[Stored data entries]
▬▬▬▬▬▬▬▬▬▬
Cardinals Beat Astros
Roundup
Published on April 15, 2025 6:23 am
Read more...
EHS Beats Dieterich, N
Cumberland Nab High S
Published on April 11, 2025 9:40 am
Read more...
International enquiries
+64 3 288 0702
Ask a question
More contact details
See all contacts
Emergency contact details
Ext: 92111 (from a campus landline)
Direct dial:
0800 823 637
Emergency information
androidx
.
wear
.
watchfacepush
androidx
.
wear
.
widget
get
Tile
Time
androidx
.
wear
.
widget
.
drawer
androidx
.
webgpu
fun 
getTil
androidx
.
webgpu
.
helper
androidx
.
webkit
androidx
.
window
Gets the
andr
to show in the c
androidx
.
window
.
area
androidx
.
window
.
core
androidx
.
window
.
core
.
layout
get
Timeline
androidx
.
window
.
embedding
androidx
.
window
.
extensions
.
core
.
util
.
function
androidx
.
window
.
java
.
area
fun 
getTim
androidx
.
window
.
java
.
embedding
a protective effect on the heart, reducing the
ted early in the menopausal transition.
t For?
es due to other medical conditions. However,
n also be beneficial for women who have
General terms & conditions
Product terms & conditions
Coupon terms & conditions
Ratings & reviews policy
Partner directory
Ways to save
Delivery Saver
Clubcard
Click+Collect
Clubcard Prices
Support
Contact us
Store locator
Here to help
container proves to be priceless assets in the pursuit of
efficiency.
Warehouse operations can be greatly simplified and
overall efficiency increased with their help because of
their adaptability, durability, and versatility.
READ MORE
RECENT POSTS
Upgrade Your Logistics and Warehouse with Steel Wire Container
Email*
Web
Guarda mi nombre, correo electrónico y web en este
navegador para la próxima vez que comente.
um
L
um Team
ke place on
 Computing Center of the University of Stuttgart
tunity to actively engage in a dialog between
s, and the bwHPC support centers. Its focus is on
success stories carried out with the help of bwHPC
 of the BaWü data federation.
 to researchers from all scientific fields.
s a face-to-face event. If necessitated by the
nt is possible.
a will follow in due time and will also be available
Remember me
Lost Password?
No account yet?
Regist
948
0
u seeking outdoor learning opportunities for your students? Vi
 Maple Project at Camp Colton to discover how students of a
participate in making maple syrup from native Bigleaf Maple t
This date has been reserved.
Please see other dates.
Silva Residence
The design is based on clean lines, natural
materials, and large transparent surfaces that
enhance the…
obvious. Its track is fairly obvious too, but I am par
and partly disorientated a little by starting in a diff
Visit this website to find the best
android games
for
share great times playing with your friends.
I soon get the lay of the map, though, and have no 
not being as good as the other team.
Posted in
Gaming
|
▬▬▬▬▬▬▬▬▬▬
THE TASK: Within the data above, how many lines include the string "students"? Answer with the number by itself.

EXERCISE RESULT: 2